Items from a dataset

╔══

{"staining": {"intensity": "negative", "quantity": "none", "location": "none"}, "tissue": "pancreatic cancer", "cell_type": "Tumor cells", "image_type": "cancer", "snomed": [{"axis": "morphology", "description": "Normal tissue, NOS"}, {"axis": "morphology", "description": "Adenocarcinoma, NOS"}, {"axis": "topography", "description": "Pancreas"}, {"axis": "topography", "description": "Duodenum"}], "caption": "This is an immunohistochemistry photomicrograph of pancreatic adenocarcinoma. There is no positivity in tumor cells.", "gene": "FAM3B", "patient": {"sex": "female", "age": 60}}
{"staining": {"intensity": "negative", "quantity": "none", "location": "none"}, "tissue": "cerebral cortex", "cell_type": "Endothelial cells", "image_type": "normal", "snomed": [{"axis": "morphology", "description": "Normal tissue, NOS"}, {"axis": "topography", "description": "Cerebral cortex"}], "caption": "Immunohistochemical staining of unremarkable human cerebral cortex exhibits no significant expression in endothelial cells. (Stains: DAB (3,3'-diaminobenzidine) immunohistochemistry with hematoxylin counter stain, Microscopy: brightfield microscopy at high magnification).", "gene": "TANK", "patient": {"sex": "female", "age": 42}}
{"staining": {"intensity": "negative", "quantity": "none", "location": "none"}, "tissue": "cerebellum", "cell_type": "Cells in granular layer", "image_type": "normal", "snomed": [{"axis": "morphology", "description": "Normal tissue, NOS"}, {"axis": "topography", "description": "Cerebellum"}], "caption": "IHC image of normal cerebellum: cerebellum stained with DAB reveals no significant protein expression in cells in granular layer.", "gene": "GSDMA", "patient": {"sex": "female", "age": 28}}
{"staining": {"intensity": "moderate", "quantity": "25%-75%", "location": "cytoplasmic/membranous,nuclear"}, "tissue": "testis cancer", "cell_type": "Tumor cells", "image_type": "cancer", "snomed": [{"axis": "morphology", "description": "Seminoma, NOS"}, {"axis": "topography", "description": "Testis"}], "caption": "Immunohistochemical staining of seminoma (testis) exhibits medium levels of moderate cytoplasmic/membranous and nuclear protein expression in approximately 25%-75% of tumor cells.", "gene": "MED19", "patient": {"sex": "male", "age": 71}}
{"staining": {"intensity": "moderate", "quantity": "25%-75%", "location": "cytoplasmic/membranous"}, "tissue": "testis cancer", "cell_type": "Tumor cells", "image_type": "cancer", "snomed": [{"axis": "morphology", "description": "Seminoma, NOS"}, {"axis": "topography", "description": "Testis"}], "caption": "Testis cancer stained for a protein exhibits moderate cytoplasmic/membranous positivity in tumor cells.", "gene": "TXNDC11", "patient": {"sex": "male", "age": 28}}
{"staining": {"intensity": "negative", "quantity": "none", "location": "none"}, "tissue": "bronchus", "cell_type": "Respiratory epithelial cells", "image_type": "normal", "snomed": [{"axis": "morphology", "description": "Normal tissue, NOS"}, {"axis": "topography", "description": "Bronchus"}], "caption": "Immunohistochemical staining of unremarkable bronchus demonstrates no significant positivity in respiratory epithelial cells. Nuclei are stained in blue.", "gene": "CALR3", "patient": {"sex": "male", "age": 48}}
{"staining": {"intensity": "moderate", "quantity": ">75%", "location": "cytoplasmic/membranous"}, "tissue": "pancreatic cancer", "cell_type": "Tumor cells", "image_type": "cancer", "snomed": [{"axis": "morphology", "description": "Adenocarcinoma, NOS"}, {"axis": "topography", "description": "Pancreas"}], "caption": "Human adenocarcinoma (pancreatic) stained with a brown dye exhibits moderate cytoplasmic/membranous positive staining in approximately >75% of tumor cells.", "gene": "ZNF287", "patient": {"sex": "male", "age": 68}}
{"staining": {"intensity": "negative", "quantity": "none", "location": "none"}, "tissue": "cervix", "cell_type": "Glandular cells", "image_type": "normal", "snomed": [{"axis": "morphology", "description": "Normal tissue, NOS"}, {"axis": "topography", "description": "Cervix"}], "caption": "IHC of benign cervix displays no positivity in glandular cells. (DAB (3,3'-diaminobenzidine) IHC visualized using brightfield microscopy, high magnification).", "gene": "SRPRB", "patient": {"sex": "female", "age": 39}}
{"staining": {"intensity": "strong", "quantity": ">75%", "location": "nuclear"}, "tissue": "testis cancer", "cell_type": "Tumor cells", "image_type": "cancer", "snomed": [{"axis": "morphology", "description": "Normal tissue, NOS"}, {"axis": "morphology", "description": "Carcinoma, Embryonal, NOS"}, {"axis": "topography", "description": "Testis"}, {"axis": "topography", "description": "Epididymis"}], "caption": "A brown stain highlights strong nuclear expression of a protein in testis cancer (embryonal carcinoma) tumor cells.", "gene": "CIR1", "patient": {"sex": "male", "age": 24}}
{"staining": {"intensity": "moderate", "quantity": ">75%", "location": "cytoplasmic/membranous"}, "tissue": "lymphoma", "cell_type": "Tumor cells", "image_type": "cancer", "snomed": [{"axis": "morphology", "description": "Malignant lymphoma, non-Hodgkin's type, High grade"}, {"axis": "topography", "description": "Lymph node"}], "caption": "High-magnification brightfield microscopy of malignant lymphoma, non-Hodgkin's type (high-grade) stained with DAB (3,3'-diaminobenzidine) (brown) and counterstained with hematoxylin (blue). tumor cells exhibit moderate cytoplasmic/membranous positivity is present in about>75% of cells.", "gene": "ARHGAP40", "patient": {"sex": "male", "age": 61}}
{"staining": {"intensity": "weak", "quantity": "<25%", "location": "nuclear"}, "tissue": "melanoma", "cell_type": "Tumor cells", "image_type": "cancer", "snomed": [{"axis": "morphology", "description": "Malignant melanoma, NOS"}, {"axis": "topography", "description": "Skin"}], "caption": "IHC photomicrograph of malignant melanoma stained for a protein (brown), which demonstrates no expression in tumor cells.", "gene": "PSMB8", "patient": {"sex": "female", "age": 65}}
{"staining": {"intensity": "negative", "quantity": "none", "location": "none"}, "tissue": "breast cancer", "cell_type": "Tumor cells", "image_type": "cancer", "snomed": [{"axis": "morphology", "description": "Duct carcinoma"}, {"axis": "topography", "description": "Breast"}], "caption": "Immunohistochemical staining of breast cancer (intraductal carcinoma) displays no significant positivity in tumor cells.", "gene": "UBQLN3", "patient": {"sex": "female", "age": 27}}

╚══

Prompt ▸ Your task is to extract all of the records exactly.

Solution to the problem ▸
{"staining": {"intensity": "negative", "quantity": "none", "location": "none"}, "tissue": "pancreatic cancer", "cell_type": "Tumor cells", "image_type": "cancer", "snomed": [{"axis": "morphology", "description": "Normal tissue, NOS"}, {"axis": "morphology", "description": "Adenocarcinoma, NOS"}, {"axis": "topography", "description": "Pancreas"}, {"axis": "topography", "description": "Duodenum"}], "caption": "This is an immunohistochemistry photomicrograph of pancreatic adenocarcinoma. There is no positivity in tumor cells.", "gene": "FAM3B", "patient": {"sex": "female", "age": 60}}
{"staining": {"intensity": "negative", "quantity": "none", "location": "none"}, "tissue": "cerebral cortex", "cell_type": "Endothelial cells", "image_type": "normal", "snomed": [{"axis": "morphology", "description": "Normal tissue, NOS"}, {"axis": "topography", "description": "Cerebral cortex"}], "caption": "Immunohistochemical staining of unremarkable human cerebral cortex exhibits no significant expression in endothelial cells. (Stains: DAB (3,3'-diaminobenzidine) immunohistochemistry with hematoxylin counter stain, Microscopy: brightfield microscopy at high magnification).", "gene": "TANK", "patient": {"sex": "female", "age": 42}}
{"staining": {"intensity": "negative", "quantity": "none", "location": "none"}, "tissue": "cerebellum", "cell_type": "Cells in granular layer", "image_type": "normal", "snomed": [{"axis": "morphology", "description": "Normal tissue, NOS"}, {"axis": "topography", "description": "Cerebellum"}], "caption": "IHC image of normal cerebellum: cerebellum stained with DAB reveals no significant protein expression in cells in granular layer.", "gene": "GSDMA", "patient": {"sex": "female", "age": 28}}
{"staining": {"intensity": "moderate", "quantity": "25%-75%", "location": "cytoplasmic/membranous,nuclear"}, "tissue": "testis cancer", "cell_type": "Tumor cells", "image_type": "cancer", "snomed": [{"axis": "morphology", "description": "Seminoma, NOS"}, {"axis": "topography", "description": "Testis"}], "caption": "Immunohistochemical staining of seminoma (testis) exhibits medium levels of moderate cytoplasmic/membranous and nuclear protein expression in approximately 25%-75% of tumor cells.", "gene": "MED19", "patient": {"sex": "male", "age": 71}}
{"staining": {"intensity": "moderate", "quantity": "25%-75%", "location": "cytoplasmic/membranous"}, "tissue": "testis cancer", "cell_type": "Tumor cells", "image_type": "cancer", "snomed": [{"axis": "morphology", "description": "Seminoma, NOS"}, {"axis": "topography", "description": "Testis"}], "caption": "Testis cancer stained for a protein exhibits moderate cytoplasmic/membranous positivity in tumor cells.", "gene": "TXNDC11", "patient": {"sex": "male", "age": 28}}
{"staining": {"intensity": "negative", "quantity": "none", "location": "none"}, "tissue": "bronchus", "cell_type": "Respiratory epithelial cells", "image_type": "normal", "snomed": [{"axis": "morphology", "description": "Normal tissue, NOS"}, {"axis": "topography", "description": "Bronchus"}], "caption": "Immunohistochemical staining of unremarkable bronchus demonstrates no significant positivity in respiratory epithelial cells. Nuclei are stained in blue.", "gene": "CALR3", "patient": {"sex": "male", "age": 48}}
{"staining": {"intensity": "moderate", "quantity": ">75%", "location": "cytoplasmic/membranous"}, "tissue": "pancreatic cancer", "cell_type": "Tumor cells", "image_type": "cancer", "snomed": [{"axis": "morphology", "description": "Adenocarcinoma, NOS"}, {"axis": "topography", "description": "Pancreas"}], "caption": "Human adenocarcinoma (pancreatic) stained with a brown dye exhibits moderate cytoplasmic/membranous positive staining in approximately >75% of tumor cells.", "gene": "ZNF287", "patient": {"sex": "male", "age": 68}}
{"staining": {"intensity": "negative", "quantity": "none", "location": "none"}, "tissue": "cervix", "cell_type": "Glandular cells", "image_type": "normal", "snomed": [{"axis": "morphology", "description": "Normal tissue, NOS"}, {"axis": "topography", "description": "Cervix"}], "caption": "IHC of benign cervix displays no positivity in glandular cells. (DAB (3,3'-diaminobenzidine) IHC visualized using brightfield microscopy, high magnification).", "gene": "SRPRB", "patient": {"sex": "female", "age": 39}}
{"staining": {"intensity": "strong", "quantity": ">75%", "location": "nuclear"}, "tissue": "testis cancer", "cell_type": "Tumor cells", "image_type": "cancer", "snomed": [{"axis": "morphology", "description": "Normal tissue, NOS"}, {"axis": "morphology", "description": "Carcinoma, Embryonal, NOS"}, {"axis": "topography", "description": "Testis"}, {"axis": "topography", "description": "Epididymis"}], "caption": "A brown stain highlights strong nuclear expression of a protein in testis cancer (embryonal carcinoma) tumor cells.", "gene": "CIR1", "patient": {"sex": "male", "age": 24}}
{"staining": {"intensity": "moderate", "quantity": ">75%", "location": "cytoplasmic/membranous"}, "tissue": "lymphoma", "cell_type": "Tumor cells", "image_type": "cancer", "snomed": [{"axis": "morphology", "description": "Malignant lymphoma, non-Hodgkin's type, High grade"}, {"axis": "topography", "description": "Lymph node"}], "caption": "High-magnification brightfield microscopy of malignant lymphoma, non-Hodgkin's type (high-grade) stained with DAB (3,3'-diaminobenzidine) (brown) and counterstained with hematoxylin (blue). tumor cells exhibit moderate cytoplasmic/membranous positivity is present in about>75% of cells.", "gene": "ARHGAP40", "patient": {"sex": "male", "age": 61}}
{"staining": {"intensity": "weak", "quantity": "<25%", "location": "nuclear"}, "tissue": "melanoma", "cell_type": "Tumor cells", "image_type": "cancer", "snomed": [{"axis": "morphology", "description": "Malignant melanoma, NOS"}, {"axis": "topography", "description": "Skin"}], "caption": "IHC photomicrograph of malignant melanoma stained for a protein (brown), which demonstrates no expression in tumor cells.", "gene": "PSMB8", "patient": {"sex": "female", "age": 65}}
{"staining": {"intensity": "negative", "quantity": "none", "location": "none"}, "tissue": "breast cancer", "cell_type": "Tumor cells", "image_type": "cancer", "snomed": [{"axis": "morphology", "description": "Duct carcinoma"}, {"axis": "topography", "description": "Breast"}], "caption": "Immunohistochemical staining of breast cancer (intraductal carcinoma) displays no significant positivity in tumor cells.", "gene": "UBQLN3", "patient": {"sex": "female", "age": 27}}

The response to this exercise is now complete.